The primary efficacy end point was cardiovascular death, MI, or stroke. By the end of the follow-up period, the primary end point had been reached in 569 (9%) of the ticagrelor group and 668 (11%) of the clopidogrel group, showing a hazard ratio of 0.84 for the ticagrelor patients.
Ticagrelor was also significantly more effective than clopidogrel in a secondary composite end point of MI, stroke, and all cause-mortality (9% vs. 11%; HR 0.84).

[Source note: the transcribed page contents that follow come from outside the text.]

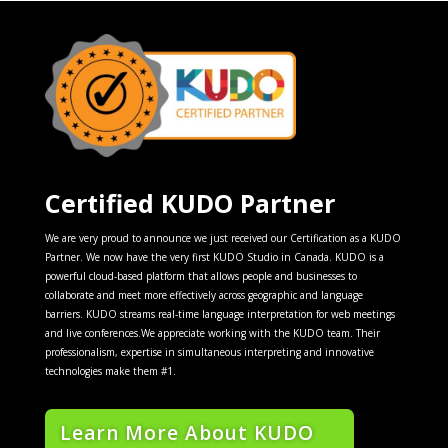
Certified KUDO Partner
We are very proud to announce we just received our Certification as a KUDO
Partner. We now have the very first KUDO Studio in Canada. KUDO is a
powerful cloud-based platform that allows people and businesses to
collaborate and meet more effectively across geographic and language
barriers. KUDO streams real-time language interpretation for web meetings
and live conferences.We appreciate working with the KUDO team. Their
professionalism, expertise in simultaneous interpreting and innovative
technologies make them #1.
Learn More About KUDO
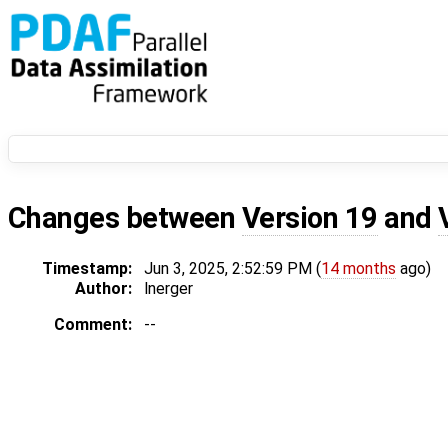
Changes between
Version 19
and
Timestamp:
Jun 3, 2025, 2:52:59 PM (
14 months
ago)
Author:
lnerger
Comment:
--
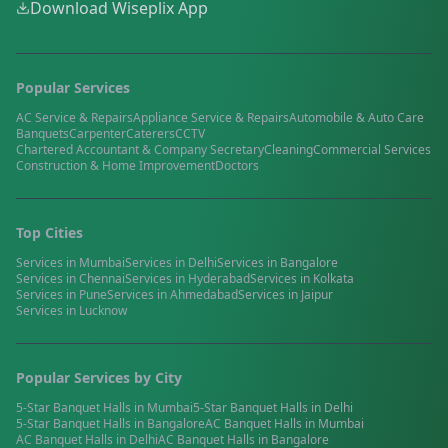
Download Wiseplix App
Popular Services
AC Service & Repairs
Appliance Service & Repairs
Automobile & Auto Care
Banquets
Carpenter
Caterers
CCTV
Chartered Accountant & Company Secretary
Cleaning
Commercial Services
Construction & Home Improvement
Doctors
Top Cities
Services in
Mumbai
Services in
Delhi
Services in
Bangalore
Services in
Chennai
Services in
Hyderabad
Services in
Kolkata
Services in
Pune
Services in
Ahmedabad
Services in
Jaipur
Services in
Lucknow
Popular Services by City
5-Star Banquet Halls
in
Mumbai
5-Star Banquet Halls
in
Delhi
5-Star Banquet Halls
in
Bangalore
AC Banquet Halls
in
Mumbai
AC Banquet Halls
in
Delhi
AC Banquet Halls
in
Bangalore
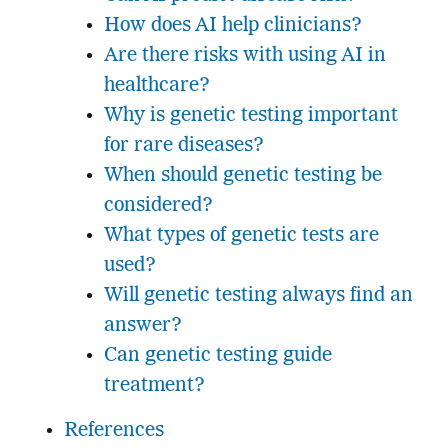
How does AI help clinicians?
Are there risks with using AI in
healthcare?
Why is genetic testing important
for rare diseases?
When should genetic testing be
considered?
What types of genetic tests are
used?
Will genetic testing always find an
answer?
Can genetic testing guide
treatment?
References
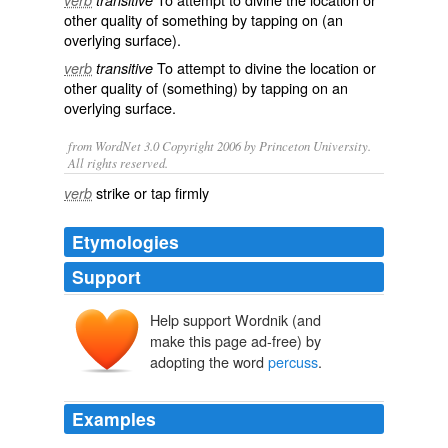
verb
transitive
other quality of something by tapping on (an
overlying surface).
To attempt to divine the location or
verb
transitive
other quality of (something) by tapping on an
overlying surface.
from WordNet 3.0 Copyright 2006 by Princeton University.
All rights reserved.
strike or tap firmly
verb
Etymologies
Support
Help support Wordnik (and
percutere
, percuss-
per-
make this page ad-free) by
quatere
adopting the word
percuss
.
Examples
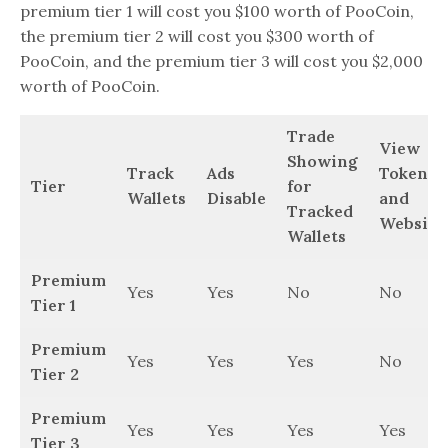
premium tier 1 will cost you $100 worth of PooCoin,
the premium tier 2 will cost you $300 worth of
PooCoin, and the premium tier 3 will cost you $2,000
worth of PooCoin.
Trade
View
Showing
Track
Ads
Tokens
Tier
for
Wallets
Disable
and
Tracked
Website
Wallets
Premium
Yes
Yes
No
No
Tier 1
Premium
Yes
Yes
Yes
No
Tier 2
Premium
Yes
Yes
Yes
Yes
Tier 3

It was significantly better than clopidogrel in patients with non-STEMI, reducing the risk of death by 17%. The 14% risk reduction seen in STEMI patients (8% vs. 9.5%) did not quite reach statistical significance. Both drugs similarly reduced the overall rate of stroke to 1%.
The rate of definite stent thrombosis was significantly lower in patients receiving ticagrelor (HR 0.64). Patients with a bare-metal stent reaped most of that benefit, experiencing a 38% reduction, compared with a 31% reduction in patients with a drug-eluting stent.
There were no significant between-group differences in the incidence of major bleeding (11.5% ticagrelor vs. 11.6% clopidogrel) or in life-threatening, fatal, or intracranial bleeding.